To see how quickly the base graphics get us up and running with a visual, lets plot the points.

plot(vt.twn)
plot(z.spat, add=TRUE, pch=19)

plot of chunk unnamed-chunk-3

For a quick comparison, here's what the map looks like on it's home site:

Zillow Screengrab 20160501

2. Aggregate the data by town.

Now that everything appears to be in order, I'd like to shade the map according to one or more of the attributes in the data. I'll begin with home median home price by town.

# sp has a great spatial aggregation tool, no need to actually do any overlay
price <- aggregate(z.spat['price'], by=vt.twn['TOWNNAME'], FUN=median, na.rm=TRUE) 
price
## class       : SpatialPolygonsDataFrame 
## features    : 255 
## extent      : -73.4379, -71.46528, 42.72696, 45.01666  (xmin, xmax, ymin, ymax)
## coord. ref. : +init=epsg:4326 +proj=longlat +datum=WGS84 +no_defs +ellps=WGS84 +towgs84=0,0,0 
## variables   : 1
## names       :   price 
## min values  :   50000 
## max values  : 1395000
# see what values price has
hist(price$price, main='Median home price by Vermont town', xlab='Price in US Dollars')
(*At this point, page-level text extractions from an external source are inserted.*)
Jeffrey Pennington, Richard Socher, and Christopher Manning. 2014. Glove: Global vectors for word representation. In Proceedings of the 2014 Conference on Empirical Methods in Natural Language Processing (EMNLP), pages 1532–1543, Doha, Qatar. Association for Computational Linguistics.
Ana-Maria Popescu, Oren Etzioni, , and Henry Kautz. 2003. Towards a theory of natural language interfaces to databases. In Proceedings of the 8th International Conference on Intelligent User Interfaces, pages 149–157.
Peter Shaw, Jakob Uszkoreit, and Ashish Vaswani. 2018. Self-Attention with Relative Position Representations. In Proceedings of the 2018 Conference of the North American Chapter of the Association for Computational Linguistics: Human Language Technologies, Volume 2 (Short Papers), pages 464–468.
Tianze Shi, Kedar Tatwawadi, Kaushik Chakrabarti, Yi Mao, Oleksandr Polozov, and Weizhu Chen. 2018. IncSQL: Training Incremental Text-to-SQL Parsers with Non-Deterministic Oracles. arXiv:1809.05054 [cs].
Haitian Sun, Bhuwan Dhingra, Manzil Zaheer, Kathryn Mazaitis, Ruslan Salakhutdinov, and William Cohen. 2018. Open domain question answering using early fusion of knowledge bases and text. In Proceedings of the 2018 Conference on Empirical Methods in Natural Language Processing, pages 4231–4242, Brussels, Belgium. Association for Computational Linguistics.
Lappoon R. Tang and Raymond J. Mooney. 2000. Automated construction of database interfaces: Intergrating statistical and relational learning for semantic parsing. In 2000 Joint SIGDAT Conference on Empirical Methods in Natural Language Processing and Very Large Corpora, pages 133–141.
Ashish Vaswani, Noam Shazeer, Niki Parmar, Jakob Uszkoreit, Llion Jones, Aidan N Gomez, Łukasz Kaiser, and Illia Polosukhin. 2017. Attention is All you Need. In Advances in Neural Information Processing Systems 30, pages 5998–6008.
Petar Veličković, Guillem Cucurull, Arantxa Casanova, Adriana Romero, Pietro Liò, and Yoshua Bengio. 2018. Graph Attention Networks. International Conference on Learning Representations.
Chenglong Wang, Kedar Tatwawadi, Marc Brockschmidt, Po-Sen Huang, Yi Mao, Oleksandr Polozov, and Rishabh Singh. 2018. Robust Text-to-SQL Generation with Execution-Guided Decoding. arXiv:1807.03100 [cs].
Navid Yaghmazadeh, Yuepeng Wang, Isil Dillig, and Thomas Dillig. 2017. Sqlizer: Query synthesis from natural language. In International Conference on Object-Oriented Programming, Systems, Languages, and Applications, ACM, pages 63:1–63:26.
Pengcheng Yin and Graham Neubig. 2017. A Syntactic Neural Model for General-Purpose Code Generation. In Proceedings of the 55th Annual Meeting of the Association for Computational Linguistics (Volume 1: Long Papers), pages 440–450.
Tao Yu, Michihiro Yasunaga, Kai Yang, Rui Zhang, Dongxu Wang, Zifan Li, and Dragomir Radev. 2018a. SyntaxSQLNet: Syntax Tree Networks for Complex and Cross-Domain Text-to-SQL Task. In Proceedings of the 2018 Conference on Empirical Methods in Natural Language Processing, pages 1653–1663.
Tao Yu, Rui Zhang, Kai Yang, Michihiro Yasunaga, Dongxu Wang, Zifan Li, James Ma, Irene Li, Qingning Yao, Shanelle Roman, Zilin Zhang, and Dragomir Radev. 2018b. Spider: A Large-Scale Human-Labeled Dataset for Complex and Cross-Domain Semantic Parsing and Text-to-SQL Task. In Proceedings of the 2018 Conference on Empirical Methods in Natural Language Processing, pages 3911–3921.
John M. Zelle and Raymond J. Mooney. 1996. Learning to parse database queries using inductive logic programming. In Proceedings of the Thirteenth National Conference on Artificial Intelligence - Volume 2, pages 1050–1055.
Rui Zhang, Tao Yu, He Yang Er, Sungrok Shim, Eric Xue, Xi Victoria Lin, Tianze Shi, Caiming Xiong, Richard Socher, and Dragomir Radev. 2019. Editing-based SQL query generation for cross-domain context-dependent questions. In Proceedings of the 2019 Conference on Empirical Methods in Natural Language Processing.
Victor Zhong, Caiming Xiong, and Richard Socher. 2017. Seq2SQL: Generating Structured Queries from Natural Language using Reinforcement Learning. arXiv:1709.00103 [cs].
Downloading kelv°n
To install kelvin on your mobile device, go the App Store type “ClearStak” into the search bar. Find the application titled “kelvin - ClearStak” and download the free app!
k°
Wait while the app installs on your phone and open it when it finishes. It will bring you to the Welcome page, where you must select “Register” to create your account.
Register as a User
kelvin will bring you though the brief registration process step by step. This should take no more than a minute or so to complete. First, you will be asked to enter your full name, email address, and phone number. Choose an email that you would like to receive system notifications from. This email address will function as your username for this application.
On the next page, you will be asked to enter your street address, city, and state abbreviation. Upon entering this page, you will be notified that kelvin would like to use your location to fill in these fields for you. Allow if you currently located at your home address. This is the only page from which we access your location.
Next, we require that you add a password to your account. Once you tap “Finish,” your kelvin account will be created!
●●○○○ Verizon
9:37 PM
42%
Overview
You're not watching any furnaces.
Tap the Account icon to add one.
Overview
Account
plot of chunk unnamed-chunk-4 Judging from the histogram, most homes for sale in Vermont are asking less than $400,000, but more than one are asking more than $1.2M. This is going to make shading this map a little harder than I initially expected.
I'll start with a simple linear shading scheme, using the built-in heat.colors function for the col argument.

plot(price['price'], col=heat.colors(255), main='Median home price in Vermont, by town', axes=TRUE)
box()

plot of chunk unnamed-chunk-5

OK, it is clear from the plot that the base plot method just colors towns based on plot order rather than on the underlying value in the attribute table. Maybe this is not as simple as I initially expected.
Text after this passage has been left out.